- [Given records]
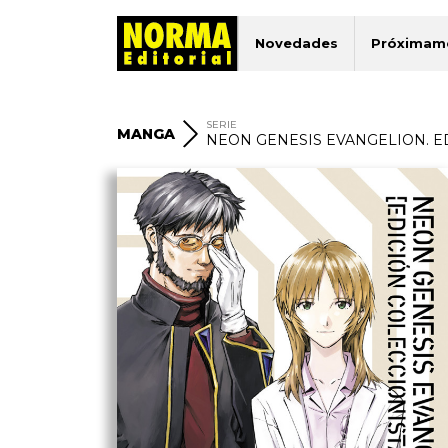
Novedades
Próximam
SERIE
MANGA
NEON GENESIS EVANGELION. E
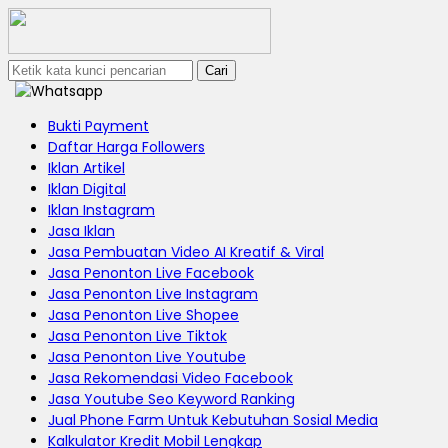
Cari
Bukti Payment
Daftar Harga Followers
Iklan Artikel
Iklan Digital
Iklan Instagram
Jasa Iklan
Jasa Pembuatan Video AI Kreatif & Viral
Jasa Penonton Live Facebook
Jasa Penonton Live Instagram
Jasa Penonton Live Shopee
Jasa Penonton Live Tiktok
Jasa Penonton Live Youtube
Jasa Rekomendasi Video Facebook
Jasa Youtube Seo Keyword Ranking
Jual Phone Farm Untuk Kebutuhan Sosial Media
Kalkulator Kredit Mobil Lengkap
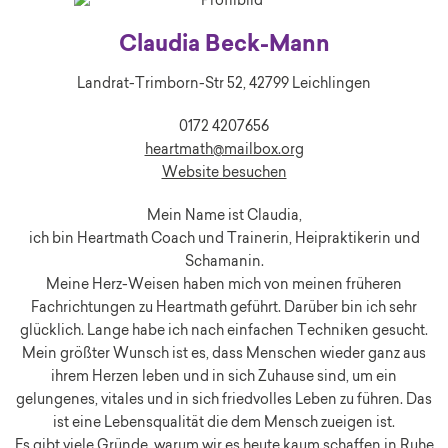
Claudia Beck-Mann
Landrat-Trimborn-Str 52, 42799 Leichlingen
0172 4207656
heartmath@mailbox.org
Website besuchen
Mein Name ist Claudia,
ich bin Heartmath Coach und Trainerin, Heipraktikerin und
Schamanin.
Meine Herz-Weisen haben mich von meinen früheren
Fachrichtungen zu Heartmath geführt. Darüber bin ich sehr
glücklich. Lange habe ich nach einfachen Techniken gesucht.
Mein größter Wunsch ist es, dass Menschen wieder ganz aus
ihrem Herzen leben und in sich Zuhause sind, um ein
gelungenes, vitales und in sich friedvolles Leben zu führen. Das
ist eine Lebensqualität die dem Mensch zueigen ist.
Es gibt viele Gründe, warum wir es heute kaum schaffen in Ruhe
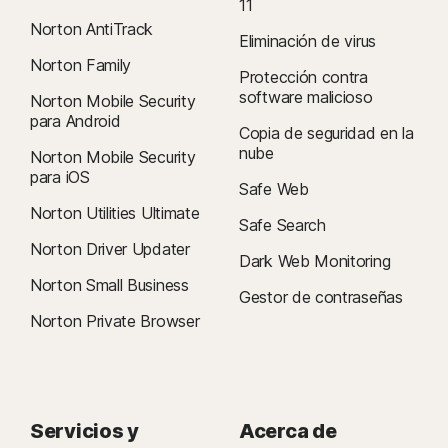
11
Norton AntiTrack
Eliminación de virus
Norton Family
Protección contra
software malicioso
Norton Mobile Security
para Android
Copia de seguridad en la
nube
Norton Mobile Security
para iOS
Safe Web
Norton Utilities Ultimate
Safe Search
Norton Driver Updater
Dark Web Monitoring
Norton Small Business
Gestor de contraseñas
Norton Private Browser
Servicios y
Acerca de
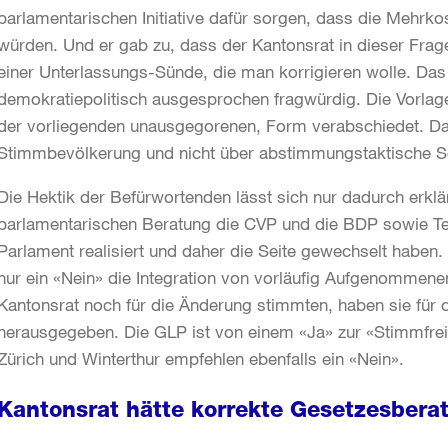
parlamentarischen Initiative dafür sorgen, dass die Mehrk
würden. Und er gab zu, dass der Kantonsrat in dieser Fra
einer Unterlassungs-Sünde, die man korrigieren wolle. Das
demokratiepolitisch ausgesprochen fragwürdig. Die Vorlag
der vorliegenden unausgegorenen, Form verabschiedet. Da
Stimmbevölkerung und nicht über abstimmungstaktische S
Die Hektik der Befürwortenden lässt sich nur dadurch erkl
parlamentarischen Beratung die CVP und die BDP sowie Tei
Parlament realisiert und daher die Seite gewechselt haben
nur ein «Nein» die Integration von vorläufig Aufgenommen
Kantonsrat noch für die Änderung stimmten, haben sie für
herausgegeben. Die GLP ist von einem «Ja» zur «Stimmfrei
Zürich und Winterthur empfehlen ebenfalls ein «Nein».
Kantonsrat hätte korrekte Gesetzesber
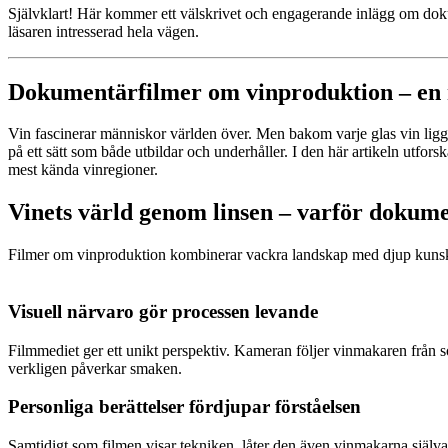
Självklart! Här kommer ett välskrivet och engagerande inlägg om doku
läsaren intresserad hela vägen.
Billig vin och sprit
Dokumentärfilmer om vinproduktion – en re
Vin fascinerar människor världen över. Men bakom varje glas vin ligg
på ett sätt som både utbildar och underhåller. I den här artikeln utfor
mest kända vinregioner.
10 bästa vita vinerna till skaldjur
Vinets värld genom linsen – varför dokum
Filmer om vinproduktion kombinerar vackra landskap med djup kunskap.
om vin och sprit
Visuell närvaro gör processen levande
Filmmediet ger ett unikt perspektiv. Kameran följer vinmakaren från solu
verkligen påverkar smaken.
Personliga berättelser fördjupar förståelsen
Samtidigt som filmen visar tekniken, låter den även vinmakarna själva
==
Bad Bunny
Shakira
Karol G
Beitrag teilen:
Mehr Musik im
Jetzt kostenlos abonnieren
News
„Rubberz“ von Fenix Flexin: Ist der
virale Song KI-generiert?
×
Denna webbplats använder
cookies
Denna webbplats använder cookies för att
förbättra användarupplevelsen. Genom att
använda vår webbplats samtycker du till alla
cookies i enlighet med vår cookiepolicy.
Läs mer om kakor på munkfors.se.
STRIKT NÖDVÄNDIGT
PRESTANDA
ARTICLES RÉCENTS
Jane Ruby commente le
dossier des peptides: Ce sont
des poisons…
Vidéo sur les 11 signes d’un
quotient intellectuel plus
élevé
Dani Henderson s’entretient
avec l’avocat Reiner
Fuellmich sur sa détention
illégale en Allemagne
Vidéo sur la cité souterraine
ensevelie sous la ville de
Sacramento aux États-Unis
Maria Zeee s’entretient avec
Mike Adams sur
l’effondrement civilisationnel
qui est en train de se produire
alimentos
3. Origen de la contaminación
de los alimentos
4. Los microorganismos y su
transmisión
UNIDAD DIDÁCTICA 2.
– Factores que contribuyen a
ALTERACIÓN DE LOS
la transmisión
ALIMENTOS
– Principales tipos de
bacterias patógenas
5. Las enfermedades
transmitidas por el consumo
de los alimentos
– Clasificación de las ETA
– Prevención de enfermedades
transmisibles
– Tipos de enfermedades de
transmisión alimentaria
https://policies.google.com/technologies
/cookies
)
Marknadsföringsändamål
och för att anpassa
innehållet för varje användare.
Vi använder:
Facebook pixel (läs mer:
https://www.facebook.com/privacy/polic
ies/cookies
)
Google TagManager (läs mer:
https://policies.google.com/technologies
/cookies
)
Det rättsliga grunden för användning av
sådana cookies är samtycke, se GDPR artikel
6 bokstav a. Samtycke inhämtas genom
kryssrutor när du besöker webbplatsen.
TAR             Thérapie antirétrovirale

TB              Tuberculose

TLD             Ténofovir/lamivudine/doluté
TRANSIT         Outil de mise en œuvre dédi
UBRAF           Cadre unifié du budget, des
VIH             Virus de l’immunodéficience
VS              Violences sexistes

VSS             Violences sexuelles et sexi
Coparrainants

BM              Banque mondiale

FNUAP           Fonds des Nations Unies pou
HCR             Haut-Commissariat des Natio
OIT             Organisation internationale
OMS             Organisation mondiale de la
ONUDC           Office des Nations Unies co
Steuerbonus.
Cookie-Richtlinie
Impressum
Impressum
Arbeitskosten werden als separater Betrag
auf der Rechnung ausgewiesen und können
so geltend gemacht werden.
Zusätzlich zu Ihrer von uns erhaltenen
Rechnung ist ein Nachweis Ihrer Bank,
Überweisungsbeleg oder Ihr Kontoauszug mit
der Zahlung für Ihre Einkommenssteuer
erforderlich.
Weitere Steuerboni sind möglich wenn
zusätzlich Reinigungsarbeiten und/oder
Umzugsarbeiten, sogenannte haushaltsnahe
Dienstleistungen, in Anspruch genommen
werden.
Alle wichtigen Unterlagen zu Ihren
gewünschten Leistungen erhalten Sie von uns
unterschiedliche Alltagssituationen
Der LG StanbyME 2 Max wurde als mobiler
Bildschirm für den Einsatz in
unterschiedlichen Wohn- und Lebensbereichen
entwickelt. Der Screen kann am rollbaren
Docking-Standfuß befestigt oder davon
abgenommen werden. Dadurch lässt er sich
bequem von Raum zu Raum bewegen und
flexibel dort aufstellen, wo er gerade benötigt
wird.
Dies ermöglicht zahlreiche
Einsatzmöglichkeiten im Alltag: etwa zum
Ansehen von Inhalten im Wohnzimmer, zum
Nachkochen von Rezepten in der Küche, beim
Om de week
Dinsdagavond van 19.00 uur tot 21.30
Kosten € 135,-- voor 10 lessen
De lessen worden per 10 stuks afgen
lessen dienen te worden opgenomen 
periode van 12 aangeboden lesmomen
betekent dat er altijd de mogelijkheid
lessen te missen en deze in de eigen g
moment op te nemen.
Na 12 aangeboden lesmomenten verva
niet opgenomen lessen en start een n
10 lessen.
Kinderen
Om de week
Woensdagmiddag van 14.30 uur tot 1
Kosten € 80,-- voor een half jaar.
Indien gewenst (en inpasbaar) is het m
--
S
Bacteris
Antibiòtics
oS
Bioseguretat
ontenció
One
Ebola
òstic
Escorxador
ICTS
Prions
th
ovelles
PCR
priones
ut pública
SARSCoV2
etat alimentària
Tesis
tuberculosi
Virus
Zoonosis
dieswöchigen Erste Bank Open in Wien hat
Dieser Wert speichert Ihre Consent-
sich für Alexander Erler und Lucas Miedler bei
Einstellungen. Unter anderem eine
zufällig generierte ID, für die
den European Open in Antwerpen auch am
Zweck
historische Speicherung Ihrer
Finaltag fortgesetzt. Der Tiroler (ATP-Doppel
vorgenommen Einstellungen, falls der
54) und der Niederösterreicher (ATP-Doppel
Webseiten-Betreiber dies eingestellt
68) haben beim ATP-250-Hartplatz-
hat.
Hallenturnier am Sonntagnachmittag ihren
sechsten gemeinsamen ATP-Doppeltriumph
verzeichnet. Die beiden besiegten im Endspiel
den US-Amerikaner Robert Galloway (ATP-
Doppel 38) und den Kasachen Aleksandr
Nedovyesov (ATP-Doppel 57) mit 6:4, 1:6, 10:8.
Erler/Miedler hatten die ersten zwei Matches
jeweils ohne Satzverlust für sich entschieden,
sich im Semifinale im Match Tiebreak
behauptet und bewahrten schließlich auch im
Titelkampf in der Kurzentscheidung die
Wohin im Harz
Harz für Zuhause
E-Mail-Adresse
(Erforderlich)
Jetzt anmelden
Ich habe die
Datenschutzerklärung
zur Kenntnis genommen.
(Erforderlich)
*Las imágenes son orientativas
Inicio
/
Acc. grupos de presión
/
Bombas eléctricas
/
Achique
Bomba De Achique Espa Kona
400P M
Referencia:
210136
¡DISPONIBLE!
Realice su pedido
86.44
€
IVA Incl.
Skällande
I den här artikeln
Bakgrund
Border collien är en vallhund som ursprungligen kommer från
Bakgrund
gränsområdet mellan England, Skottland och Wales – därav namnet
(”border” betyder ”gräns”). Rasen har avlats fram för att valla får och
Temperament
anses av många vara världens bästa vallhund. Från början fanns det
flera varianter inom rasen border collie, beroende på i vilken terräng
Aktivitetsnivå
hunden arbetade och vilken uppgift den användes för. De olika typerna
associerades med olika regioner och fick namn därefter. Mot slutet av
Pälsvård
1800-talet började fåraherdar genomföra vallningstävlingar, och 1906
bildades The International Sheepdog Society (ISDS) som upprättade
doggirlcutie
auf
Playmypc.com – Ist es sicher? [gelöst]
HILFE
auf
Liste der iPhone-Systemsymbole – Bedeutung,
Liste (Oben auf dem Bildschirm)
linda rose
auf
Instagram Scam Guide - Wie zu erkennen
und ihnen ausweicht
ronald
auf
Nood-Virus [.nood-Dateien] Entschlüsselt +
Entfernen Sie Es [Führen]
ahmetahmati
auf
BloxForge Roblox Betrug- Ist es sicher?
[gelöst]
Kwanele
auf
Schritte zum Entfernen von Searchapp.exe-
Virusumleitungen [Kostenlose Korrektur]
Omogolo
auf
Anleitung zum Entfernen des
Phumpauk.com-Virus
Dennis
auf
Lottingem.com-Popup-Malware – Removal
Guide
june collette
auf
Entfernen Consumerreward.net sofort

- [Activity]
The response must hold only the lines above from the line with "1800-talet började fåraherdar" through the line with "Entfernen Consumerreward.net sofort", each copied exactly, both ends kept.

- [Answer section]
1800-talet började fåraherdar genomföra vallningstävlingar, och 1906
bildades The International Sheepdog Society (ISDS) som upprättade
doggirlcutie
auf
Playmypc.com – Ist es sicher? [gelöst]
HILFE
auf
Liste der iPhone-Systemsymbole – Bedeutung,
Liste (Oben auf dem Bildschirm)
linda rose
auf
Instagram Scam Guide - Wie zu erkennen
und ihnen ausweicht
ronald
auf
Nood-Virus [.nood-Dateien] Entschlüsselt +
Entfernen Sie Es [Führen]
ahmetahmati
auf
BloxForge Roblox Betrug- Ist es sicher?
[gelöst]
Kwanele
auf
Schritte zum Entfernen von Searchapp.exe-
Virusumleitungen [Kostenlose Korrektur]
Omogolo
auf
Anleitung zum Entfernen des
Phumpauk.com-Virus
Dennis
auf
Lottingem.com-Popup-Malware – Removal
Guide
june collette
auf
Entfernen Consumerreward.net sofort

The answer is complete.